▶ [Task] Count the rows below that contain the string "Team", matching case exactly, and reply with the number alone.

--- START Material for the task ---

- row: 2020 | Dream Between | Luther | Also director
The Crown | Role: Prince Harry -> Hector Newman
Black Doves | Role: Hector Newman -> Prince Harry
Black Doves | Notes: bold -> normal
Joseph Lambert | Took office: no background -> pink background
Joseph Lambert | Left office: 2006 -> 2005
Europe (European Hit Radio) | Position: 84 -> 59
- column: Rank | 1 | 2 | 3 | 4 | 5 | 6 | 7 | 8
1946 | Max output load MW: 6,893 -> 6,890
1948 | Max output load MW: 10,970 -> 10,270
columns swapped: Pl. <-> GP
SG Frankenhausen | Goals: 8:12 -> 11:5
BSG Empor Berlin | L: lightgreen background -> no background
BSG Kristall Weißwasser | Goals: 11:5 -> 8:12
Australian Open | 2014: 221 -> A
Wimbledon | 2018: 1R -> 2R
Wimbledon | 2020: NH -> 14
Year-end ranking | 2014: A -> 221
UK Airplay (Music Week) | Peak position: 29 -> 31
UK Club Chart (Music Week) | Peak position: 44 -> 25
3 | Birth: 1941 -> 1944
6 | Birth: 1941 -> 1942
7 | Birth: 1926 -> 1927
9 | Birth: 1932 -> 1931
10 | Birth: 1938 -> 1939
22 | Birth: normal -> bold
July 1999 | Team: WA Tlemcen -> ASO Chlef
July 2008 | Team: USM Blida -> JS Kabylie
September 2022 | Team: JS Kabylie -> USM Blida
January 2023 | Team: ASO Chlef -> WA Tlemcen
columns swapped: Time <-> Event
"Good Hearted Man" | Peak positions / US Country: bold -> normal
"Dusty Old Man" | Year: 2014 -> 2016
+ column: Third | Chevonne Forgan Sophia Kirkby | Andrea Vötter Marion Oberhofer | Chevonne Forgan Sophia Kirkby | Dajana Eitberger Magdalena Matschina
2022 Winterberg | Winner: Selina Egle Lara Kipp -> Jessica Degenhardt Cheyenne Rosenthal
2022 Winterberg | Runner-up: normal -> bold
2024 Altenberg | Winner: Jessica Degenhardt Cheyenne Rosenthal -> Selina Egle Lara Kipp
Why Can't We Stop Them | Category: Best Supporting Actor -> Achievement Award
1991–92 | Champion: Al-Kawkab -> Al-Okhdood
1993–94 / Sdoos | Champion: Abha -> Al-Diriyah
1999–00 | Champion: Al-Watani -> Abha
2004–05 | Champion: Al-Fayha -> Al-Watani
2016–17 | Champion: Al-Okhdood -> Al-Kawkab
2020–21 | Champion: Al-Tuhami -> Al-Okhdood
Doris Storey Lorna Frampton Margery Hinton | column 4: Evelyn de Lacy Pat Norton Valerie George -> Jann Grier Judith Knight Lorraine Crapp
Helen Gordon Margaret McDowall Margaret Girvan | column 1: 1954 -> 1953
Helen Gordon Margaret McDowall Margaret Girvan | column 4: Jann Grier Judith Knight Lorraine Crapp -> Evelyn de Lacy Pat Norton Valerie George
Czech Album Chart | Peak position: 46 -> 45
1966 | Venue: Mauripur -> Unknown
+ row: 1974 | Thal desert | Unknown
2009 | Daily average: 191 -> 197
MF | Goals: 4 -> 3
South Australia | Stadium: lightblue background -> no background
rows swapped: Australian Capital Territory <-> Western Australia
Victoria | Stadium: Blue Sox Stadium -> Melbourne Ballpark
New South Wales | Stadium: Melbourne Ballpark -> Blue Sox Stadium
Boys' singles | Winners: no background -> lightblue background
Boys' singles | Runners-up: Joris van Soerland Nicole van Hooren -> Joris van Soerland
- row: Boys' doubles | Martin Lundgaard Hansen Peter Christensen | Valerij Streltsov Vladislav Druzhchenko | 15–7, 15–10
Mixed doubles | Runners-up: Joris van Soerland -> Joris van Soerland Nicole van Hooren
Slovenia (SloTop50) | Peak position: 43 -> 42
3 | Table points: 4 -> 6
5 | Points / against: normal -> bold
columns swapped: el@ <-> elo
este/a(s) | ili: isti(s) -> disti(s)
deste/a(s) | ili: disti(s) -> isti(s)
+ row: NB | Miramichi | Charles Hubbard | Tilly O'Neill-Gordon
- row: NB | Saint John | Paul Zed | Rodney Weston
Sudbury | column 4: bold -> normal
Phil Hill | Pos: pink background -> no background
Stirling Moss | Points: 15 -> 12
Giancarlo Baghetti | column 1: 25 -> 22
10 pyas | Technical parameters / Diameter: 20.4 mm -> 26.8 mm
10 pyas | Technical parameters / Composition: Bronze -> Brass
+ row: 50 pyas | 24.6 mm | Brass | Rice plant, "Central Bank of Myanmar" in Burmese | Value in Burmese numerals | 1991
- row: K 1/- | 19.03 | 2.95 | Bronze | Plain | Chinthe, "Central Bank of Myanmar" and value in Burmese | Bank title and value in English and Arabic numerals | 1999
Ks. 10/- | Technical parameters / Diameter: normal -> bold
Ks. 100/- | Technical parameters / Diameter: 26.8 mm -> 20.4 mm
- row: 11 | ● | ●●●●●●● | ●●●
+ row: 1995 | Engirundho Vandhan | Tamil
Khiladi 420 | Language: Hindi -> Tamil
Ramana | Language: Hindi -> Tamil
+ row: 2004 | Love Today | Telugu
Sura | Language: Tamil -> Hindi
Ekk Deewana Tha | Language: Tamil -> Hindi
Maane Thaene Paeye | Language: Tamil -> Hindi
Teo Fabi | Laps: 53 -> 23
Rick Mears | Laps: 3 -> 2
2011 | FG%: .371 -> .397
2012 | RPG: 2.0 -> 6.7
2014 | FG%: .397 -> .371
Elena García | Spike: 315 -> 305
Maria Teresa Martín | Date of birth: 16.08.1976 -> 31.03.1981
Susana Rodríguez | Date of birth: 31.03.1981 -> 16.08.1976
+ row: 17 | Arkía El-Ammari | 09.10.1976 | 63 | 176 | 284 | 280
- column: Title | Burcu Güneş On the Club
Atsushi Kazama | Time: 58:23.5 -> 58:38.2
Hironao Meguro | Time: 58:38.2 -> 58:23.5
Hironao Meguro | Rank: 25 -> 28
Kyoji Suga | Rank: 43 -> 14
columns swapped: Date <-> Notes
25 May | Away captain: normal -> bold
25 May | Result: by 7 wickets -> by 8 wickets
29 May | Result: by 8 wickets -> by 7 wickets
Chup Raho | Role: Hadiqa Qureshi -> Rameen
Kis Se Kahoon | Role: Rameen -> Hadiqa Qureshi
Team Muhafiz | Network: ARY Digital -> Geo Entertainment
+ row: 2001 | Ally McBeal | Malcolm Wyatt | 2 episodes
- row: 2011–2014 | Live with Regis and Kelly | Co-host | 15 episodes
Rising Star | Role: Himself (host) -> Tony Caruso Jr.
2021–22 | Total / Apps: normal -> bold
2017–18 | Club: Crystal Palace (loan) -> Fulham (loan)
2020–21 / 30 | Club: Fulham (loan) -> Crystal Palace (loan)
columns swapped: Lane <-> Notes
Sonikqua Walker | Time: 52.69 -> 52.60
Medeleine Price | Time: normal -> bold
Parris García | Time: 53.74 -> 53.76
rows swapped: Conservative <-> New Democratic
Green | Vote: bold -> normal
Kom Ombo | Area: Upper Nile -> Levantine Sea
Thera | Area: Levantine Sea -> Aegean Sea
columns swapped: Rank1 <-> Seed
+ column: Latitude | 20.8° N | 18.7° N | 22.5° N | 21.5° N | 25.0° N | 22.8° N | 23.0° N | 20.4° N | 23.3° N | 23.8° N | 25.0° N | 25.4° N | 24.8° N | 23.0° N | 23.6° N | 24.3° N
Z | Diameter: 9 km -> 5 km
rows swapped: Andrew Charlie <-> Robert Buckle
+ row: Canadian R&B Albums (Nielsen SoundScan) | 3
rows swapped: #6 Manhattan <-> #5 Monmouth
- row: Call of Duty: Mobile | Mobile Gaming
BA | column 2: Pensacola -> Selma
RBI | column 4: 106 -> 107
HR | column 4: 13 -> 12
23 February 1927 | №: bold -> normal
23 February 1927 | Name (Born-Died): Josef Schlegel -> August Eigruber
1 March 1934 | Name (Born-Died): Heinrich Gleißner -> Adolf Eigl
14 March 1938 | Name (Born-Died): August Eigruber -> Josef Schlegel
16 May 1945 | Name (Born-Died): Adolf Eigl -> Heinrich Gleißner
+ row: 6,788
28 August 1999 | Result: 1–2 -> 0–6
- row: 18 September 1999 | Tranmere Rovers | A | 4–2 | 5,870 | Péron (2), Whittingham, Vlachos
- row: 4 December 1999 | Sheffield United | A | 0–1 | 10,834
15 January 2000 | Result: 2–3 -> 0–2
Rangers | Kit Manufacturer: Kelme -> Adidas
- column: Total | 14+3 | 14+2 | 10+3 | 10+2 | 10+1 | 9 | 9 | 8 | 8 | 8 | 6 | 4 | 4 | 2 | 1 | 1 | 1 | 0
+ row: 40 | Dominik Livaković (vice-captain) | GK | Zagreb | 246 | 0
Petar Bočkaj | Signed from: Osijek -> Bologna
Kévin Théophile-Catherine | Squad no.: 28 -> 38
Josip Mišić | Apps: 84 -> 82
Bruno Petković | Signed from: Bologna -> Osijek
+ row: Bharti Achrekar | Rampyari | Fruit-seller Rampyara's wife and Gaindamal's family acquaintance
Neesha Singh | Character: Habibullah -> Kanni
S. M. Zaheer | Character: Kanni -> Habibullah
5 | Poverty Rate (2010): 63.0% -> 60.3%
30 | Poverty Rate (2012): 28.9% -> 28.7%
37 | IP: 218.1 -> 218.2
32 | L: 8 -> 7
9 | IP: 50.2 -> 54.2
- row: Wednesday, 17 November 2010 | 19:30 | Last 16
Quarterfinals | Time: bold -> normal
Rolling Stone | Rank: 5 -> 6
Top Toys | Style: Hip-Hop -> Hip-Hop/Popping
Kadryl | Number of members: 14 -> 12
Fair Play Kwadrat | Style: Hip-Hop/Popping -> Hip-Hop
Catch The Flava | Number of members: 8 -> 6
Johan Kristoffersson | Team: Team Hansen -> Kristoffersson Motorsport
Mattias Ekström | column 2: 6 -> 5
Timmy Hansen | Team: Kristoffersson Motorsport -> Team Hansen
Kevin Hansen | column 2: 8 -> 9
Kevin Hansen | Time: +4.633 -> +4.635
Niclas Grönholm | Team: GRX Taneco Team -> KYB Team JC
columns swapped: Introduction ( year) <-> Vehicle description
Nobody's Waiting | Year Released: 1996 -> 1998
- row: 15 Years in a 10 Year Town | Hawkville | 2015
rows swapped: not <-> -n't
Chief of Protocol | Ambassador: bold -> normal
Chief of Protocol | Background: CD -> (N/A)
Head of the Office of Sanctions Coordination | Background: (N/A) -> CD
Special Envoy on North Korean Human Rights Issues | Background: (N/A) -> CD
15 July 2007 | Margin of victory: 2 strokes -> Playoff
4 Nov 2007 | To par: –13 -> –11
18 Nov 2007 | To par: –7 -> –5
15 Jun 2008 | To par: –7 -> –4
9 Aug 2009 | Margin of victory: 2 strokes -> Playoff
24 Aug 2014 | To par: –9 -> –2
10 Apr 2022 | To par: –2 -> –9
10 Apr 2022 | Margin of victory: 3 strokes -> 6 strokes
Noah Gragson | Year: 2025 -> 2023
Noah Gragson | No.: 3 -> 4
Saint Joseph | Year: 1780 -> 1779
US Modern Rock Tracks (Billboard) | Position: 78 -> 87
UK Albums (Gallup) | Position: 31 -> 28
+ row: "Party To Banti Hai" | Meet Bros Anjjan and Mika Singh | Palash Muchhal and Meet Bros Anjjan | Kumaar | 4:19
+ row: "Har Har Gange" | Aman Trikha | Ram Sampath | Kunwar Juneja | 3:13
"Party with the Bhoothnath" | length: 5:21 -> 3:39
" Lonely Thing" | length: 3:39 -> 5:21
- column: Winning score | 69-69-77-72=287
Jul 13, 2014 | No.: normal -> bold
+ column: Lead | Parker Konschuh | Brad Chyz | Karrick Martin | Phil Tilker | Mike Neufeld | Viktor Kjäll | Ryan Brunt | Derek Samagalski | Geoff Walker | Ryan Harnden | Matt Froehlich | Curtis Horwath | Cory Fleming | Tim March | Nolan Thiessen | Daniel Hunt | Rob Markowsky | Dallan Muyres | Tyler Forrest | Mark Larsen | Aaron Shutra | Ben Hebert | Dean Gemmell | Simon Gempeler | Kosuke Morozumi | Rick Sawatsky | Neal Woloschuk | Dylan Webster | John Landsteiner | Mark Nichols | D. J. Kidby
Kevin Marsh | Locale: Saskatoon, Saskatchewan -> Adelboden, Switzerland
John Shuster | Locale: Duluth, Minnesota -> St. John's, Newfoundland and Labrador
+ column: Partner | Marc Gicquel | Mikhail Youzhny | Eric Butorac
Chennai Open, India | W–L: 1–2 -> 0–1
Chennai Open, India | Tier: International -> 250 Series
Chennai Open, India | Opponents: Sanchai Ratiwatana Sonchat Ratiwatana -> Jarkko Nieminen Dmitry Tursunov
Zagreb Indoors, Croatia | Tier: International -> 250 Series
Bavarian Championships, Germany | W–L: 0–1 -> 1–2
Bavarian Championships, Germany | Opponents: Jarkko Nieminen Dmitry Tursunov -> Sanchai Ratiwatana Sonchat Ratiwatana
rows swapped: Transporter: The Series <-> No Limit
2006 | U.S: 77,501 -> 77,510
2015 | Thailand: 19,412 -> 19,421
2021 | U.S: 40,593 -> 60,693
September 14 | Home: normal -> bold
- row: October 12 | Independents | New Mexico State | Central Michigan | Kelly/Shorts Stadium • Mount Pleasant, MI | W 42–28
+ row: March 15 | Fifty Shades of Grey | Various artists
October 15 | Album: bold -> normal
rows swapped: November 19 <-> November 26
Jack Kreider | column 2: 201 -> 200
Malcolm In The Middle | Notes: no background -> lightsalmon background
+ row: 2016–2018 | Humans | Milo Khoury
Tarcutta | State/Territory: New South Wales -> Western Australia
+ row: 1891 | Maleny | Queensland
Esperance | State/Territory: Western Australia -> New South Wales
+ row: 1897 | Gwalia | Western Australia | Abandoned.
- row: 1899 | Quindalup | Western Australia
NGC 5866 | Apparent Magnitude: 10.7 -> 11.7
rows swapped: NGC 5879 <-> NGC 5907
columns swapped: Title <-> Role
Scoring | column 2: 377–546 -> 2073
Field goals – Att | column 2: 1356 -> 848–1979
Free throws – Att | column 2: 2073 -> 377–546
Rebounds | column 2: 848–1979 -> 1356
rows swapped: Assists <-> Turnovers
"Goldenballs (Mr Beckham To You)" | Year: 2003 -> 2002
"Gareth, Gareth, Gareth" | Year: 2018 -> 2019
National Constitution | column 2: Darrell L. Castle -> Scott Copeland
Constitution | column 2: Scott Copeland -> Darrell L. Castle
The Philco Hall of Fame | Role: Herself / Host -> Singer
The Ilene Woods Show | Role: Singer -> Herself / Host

--- END Material for the task ---

▶ [Result of this task] 8